By default, the BootStrap Editor area is blank; use it to create a bootstrap to override the contents of the bootstrap file that is only specific to you. To do this, click BootStrap Editor, enter bootstrap scripts, and click Save.

The following figure shows an example of overriding a user-hive-bootstrap.

../../../_images/HiveUserBootstrap.png

Set and View a Hive Bootstrap in a QDS Account describes the APIs.

Analyzing Hive Bootstrap Failures through Analyze/Workbench UI Logs

On QDS, the order of query execution is:

  1. Account-level Hive bootstrap
  2. User-level Hive bootstrap
  3. Hive query

A Hive query with a bootstrap error, fails when it runs on QDS servers or the coordinator node. But when a Hive query with a bootstrap error runs on HiveServer 2, it gets executed as the bootstrap error is ignored. This results in issues as bootstraps may contain JARs/configuration that the associated Hive query is dependent on. To resolve this issue, Qubole has added an enhancement that fails a Hive query when its bootstrap has an error irrespective of which mode the query is running (including HiveServer2). The enhancement also indicates the exact cause for the query failure.
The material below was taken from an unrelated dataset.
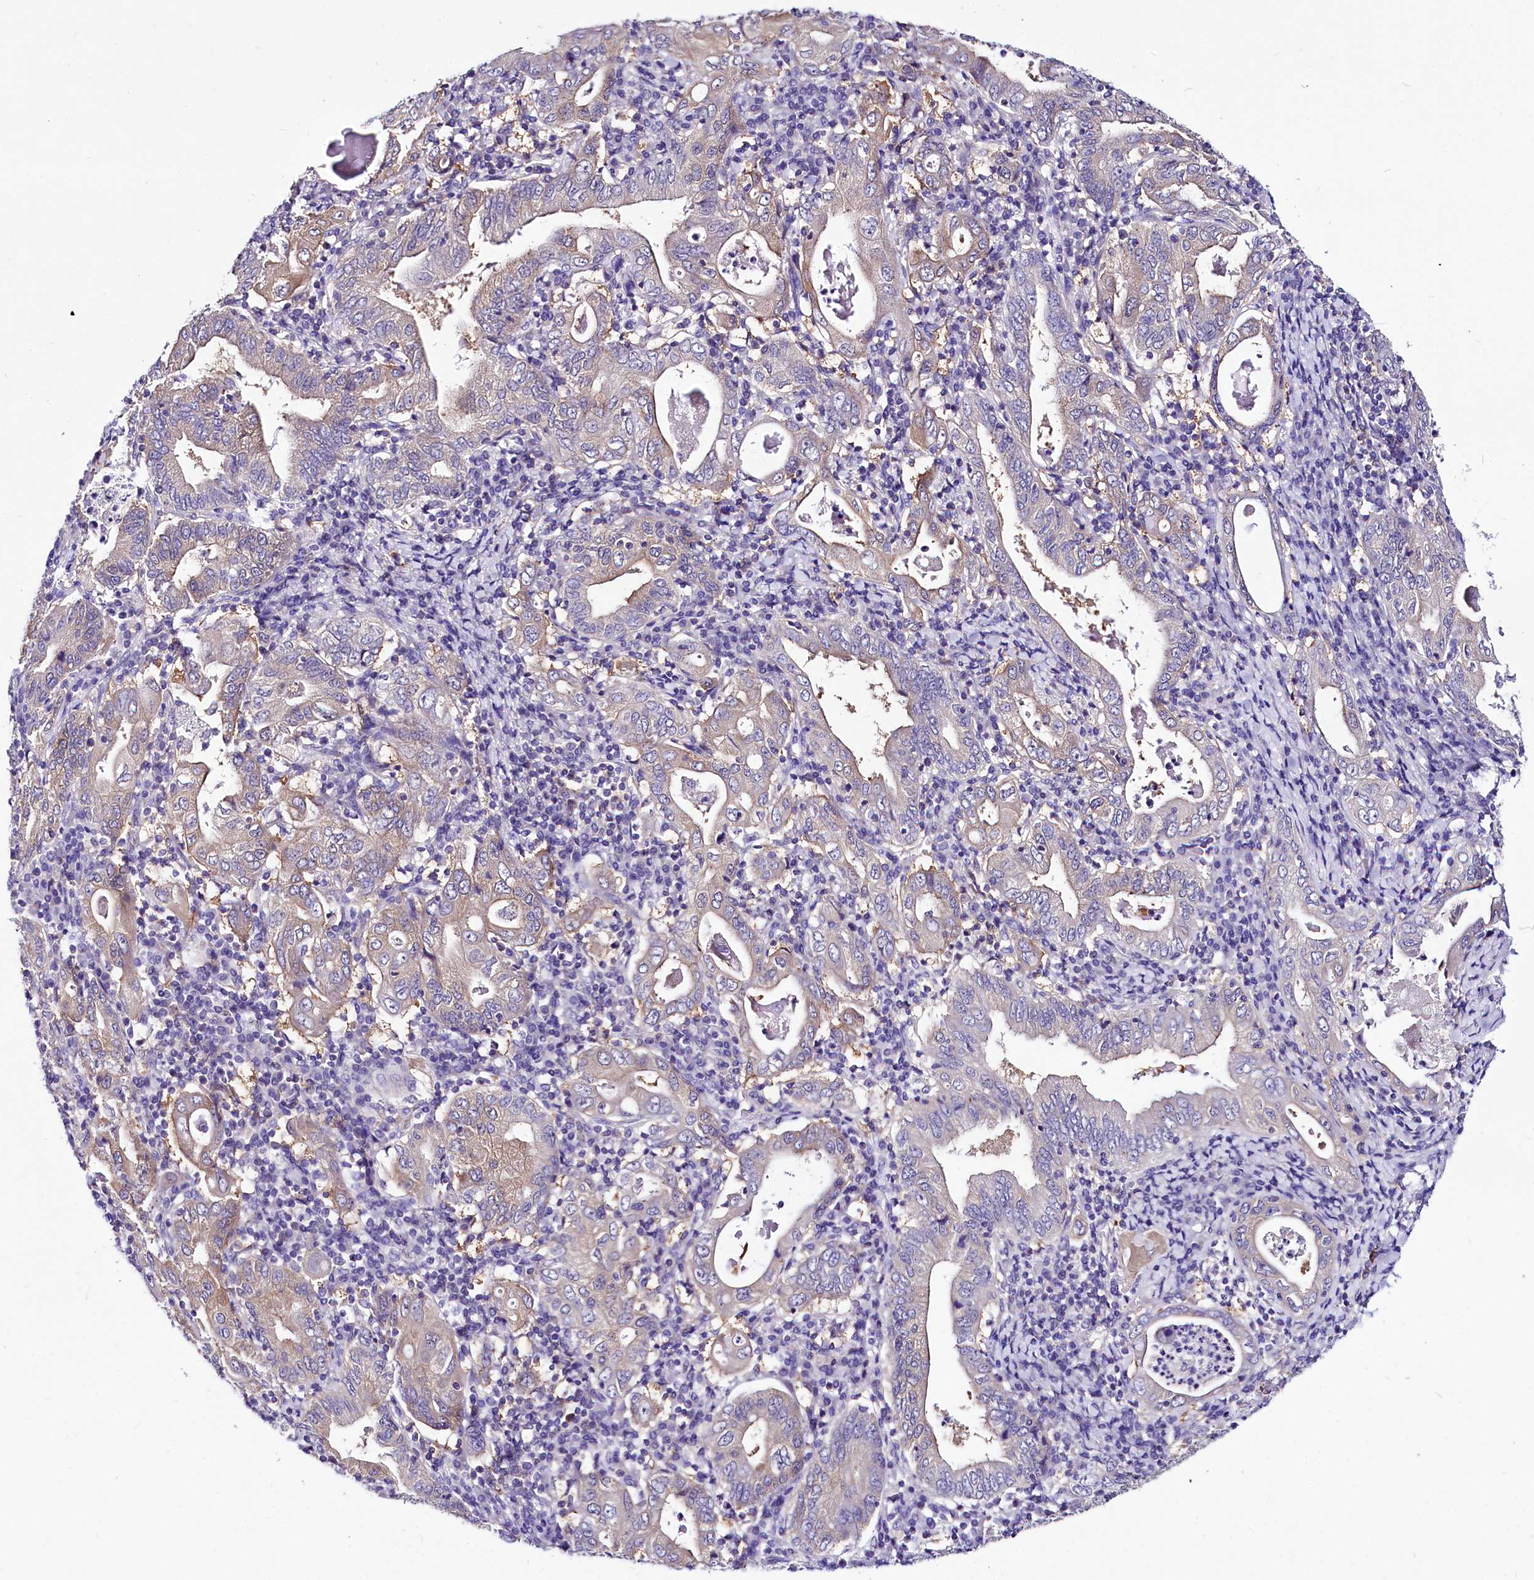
{"staining": {"intensity": "weak", "quantity": "25%-75%", "location": "cytoplasmic/membranous"}, "tissue": "stomach cancer", "cell_type": "Tumor cells", "image_type": "cancer", "snomed": [{"axis": "morphology", "description": "Normal tissue, NOS"}, {"axis": "morphology", "description": "Adenocarcinoma, NOS"}, {"axis": "topography", "description": "Esophagus"}, {"axis": "topography", "description": "Stomach, upper"}, {"axis": "topography", "description": "Peripheral nerve tissue"}], "caption": "Protein staining demonstrates weak cytoplasmic/membranous staining in about 25%-75% of tumor cells in adenocarcinoma (stomach). (DAB (3,3'-diaminobenzidine) IHC, brown staining for protein, blue staining for nuclei).", "gene": "ABHD5", "patient": {"sex": "male", "age": 62}}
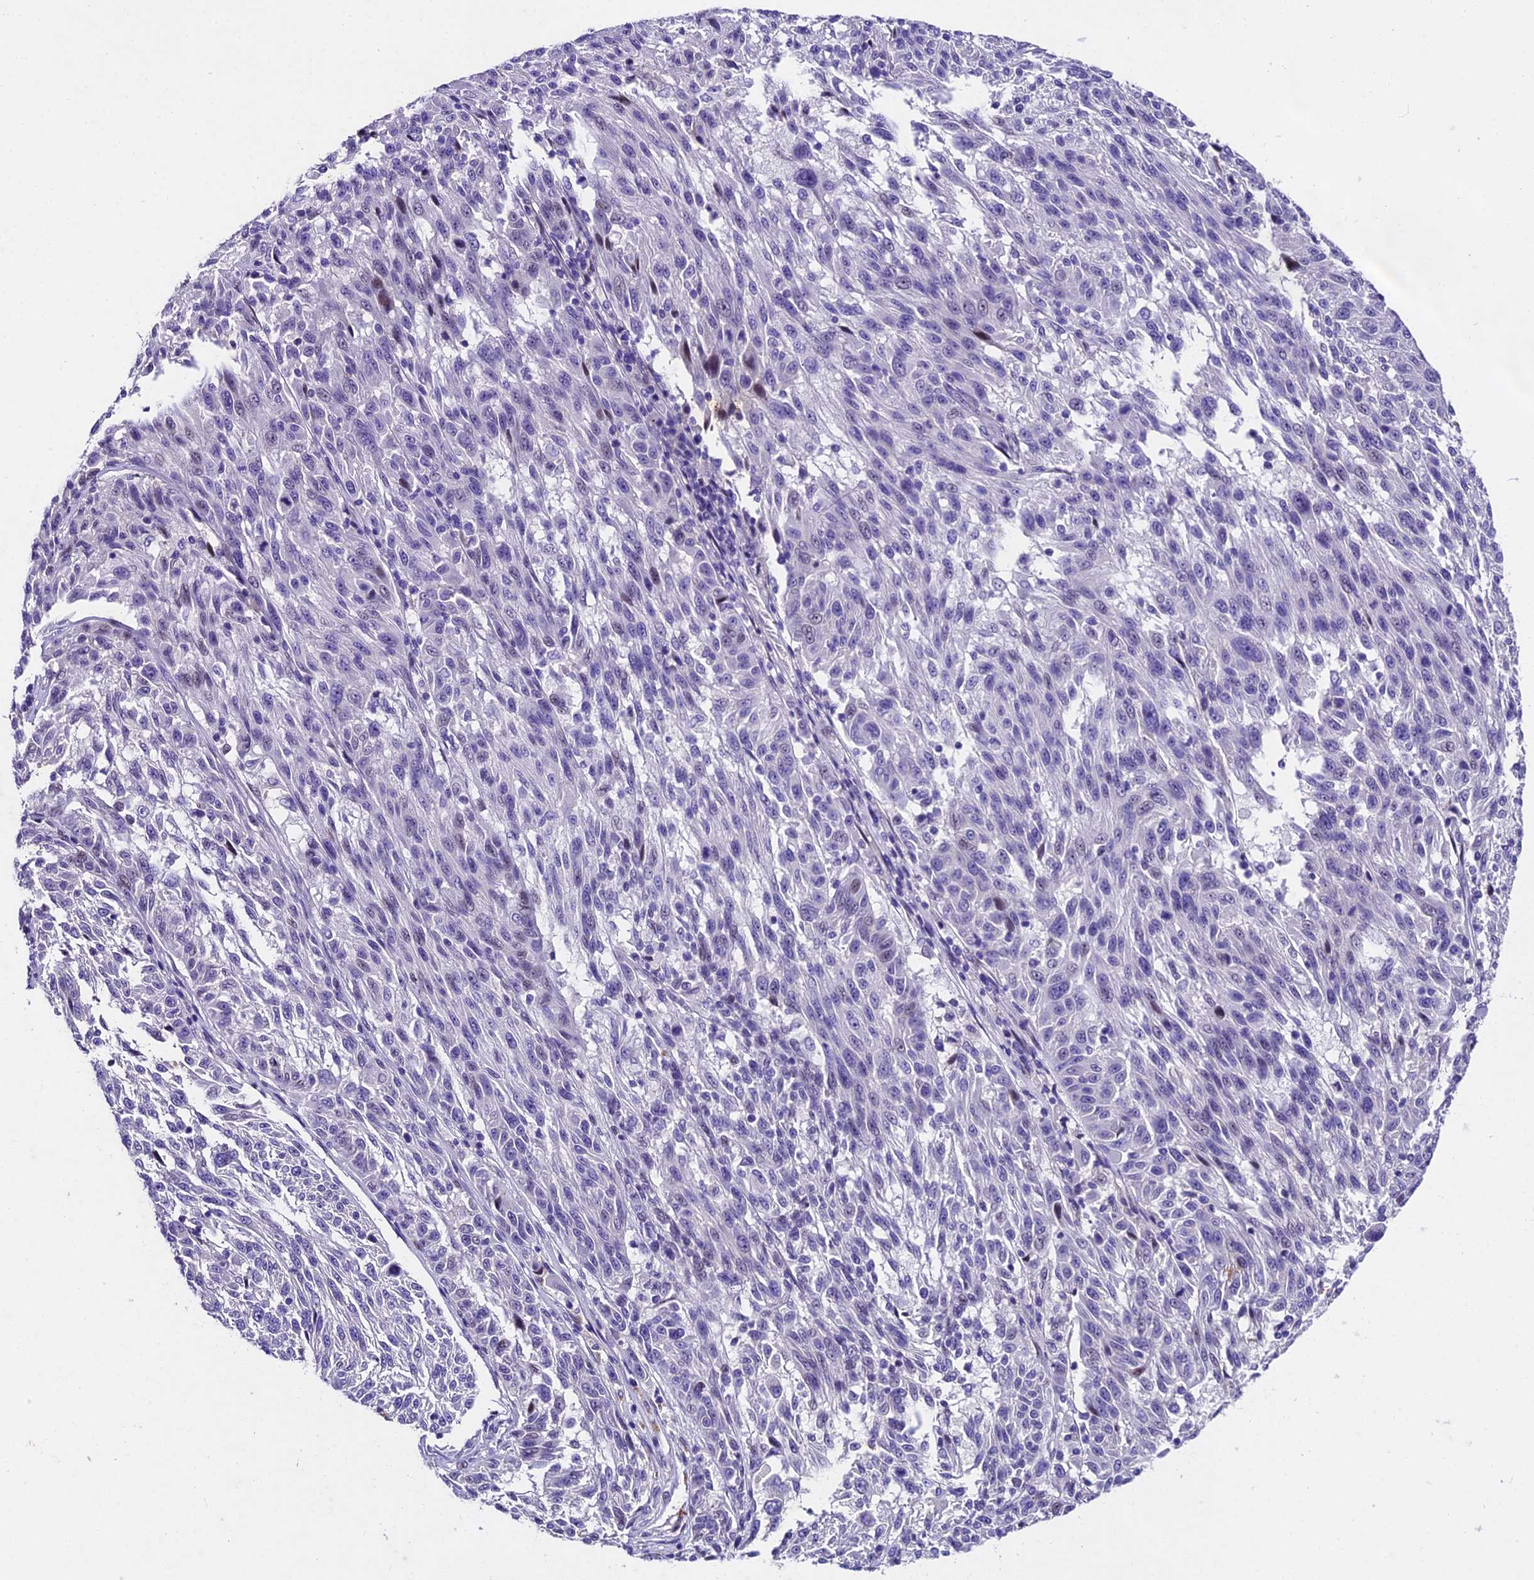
{"staining": {"intensity": "negative", "quantity": "none", "location": "none"}, "tissue": "melanoma", "cell_type": "Tumor cells", "image_type": "cancer", "snomed": [{"axis": "morphology", "description": "Malignant melanoma, NOS"}, {"axis": "topography", "description": "Skin"}], "caption": "Immunohistochemistry image of neoplastic tissue: human malignant melanoma stained with DAB displays no significant protein positivity in tumor cells. The staining is performed using DAB (3,3'-diaminobenzidine) brown chromogen with nuclei counter-stained in using hematoxylin.", "gene": "IFT140", "patient": {"sex": "male", "age": 53}}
This enhancement to trace Hive bootstrap error logs is not enabled by default. You can enable it on Account Features in Control Panel of the QDS UI. To know more on how to enable, see Managing Account Features.

Note

You can see query failures if there is an existing error in the Hive Bootstrap. You should first ensure that the current bootstrap is valid before turning on this feature enhancement to avoid any breakage in the workloads. To check if the bootstrap is valid, you can run the query in the bootstrap separately through the Analyze/Workbench UI page. You should also check the validity of Hiveserver2 global init file (.hiverc file), if it is specified.

Example Scenario

Let us consider that you want to add the following two dependent files to each Hive query through the Hive bootstrap:

  1. add file s3://bucket/xyz.jar
  2. add file s3://bucket/softy.py

Assume that xyz.jar is not present on its S3 location and the Hive query is dependent on softy.py. So, the bootstrap execution fails on the line 1 and as a result, the line 2 does not execute causing the Hive query to fail with error that says s3://bucket.softy.py does not exist, which is a misleading error.

So, in such cases, you can enable the enhancement to see Hive bootstrap errors for easily debugging and tracing the exact cause of the Hive query failure.